(Source records Opens)

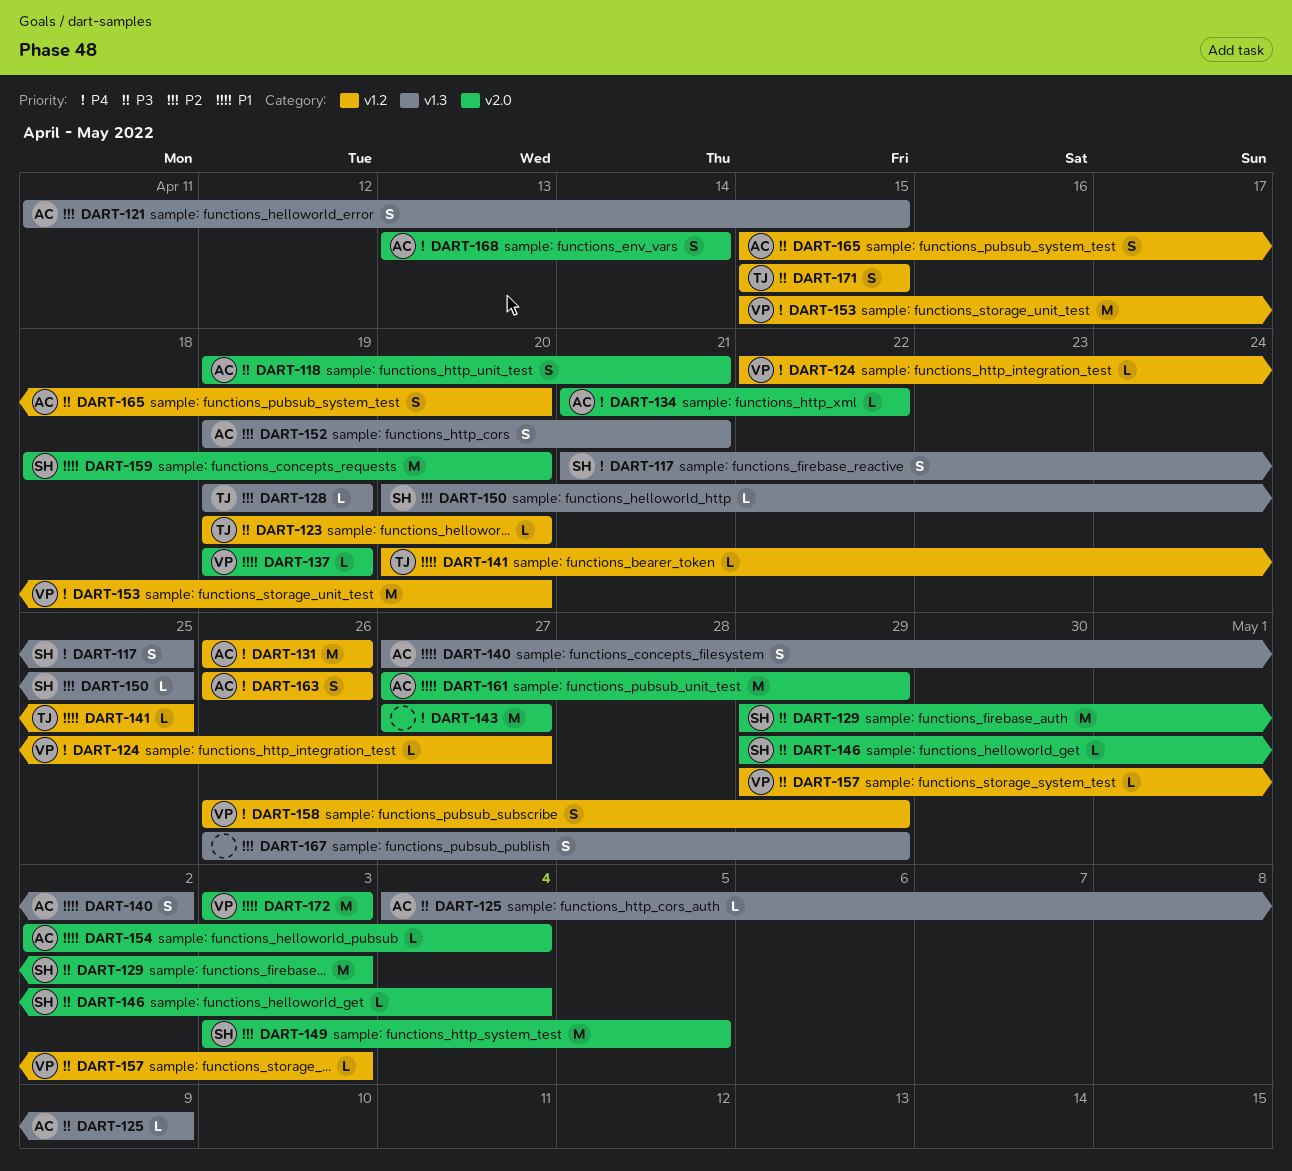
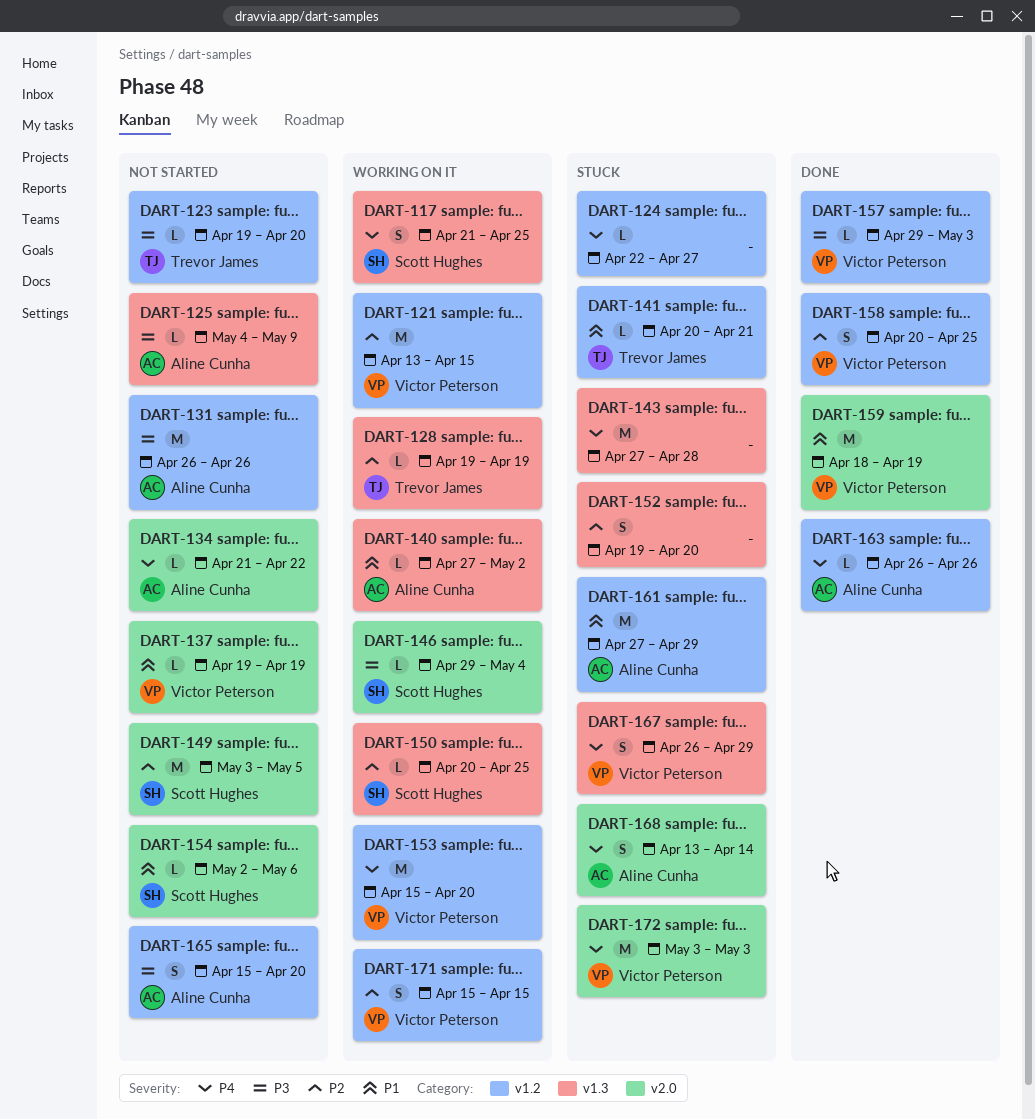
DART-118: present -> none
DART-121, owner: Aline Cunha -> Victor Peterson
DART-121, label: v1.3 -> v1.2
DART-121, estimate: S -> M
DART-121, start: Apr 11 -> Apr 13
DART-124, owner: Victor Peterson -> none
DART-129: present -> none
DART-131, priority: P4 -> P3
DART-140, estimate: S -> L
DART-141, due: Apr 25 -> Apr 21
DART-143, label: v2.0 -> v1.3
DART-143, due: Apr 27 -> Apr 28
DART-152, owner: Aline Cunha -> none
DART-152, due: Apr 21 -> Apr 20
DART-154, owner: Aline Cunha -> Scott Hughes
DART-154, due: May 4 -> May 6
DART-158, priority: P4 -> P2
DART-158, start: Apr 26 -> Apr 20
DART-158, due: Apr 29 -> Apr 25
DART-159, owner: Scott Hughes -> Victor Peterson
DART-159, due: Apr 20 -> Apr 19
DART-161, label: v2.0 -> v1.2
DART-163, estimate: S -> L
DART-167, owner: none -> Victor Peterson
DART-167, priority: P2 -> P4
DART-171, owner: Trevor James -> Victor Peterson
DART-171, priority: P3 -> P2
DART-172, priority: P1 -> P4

(Source records Closes)

**Task requirements:**
Would you return all the data exactly as given, minus the pictures?

**Answer below:**
DART-118: present -> none
DART-121, owner: Aline Cunha -> Victor Peterson
DART-121, label: v1.3 -> v1.2
DART-121, estimate: S -> M
DART-121, start: Apr 11 -> Apr 13
DART-124, owner: Victor Peterson -> none
DART-129: present -> none
DART-131, priority: P4 -> P3
DART-140, estimate: S -> L
DART-141, due: Apr 25 -> Apr 21
DART-143, label: v2.0 -> v1.3
DART-143, due: Apr 27 -> Apr 28
DART-152, owner: Aline Cunha -> none
DART-152, due: Apr 21 -> Apr 20
DART-154, owner: Aline Cunha -> Scott Hughes
DART-154, due: May 4 -> May 6
DART-158, priority: P4 -> P2
DART-158, start: Apr 26 -> Apr 20
DART-158, due: Apr 29 -> Apr 25
DART-159, owner: Scott Hughes -> Victor Peterson
DART-159, due: Apr 20 -> Apr 19
DART-161, label: v2.0 -> v1.2
DART-163, estimate: S -> L
DART-167, owner: none -> Victor Peterson
DART-167, priority: P2 -> P4
DART-171, owner: Trevor James -> Victor Peterson
DART-171, priority: P3 -> P2
DART-172, priority: P1 -> P4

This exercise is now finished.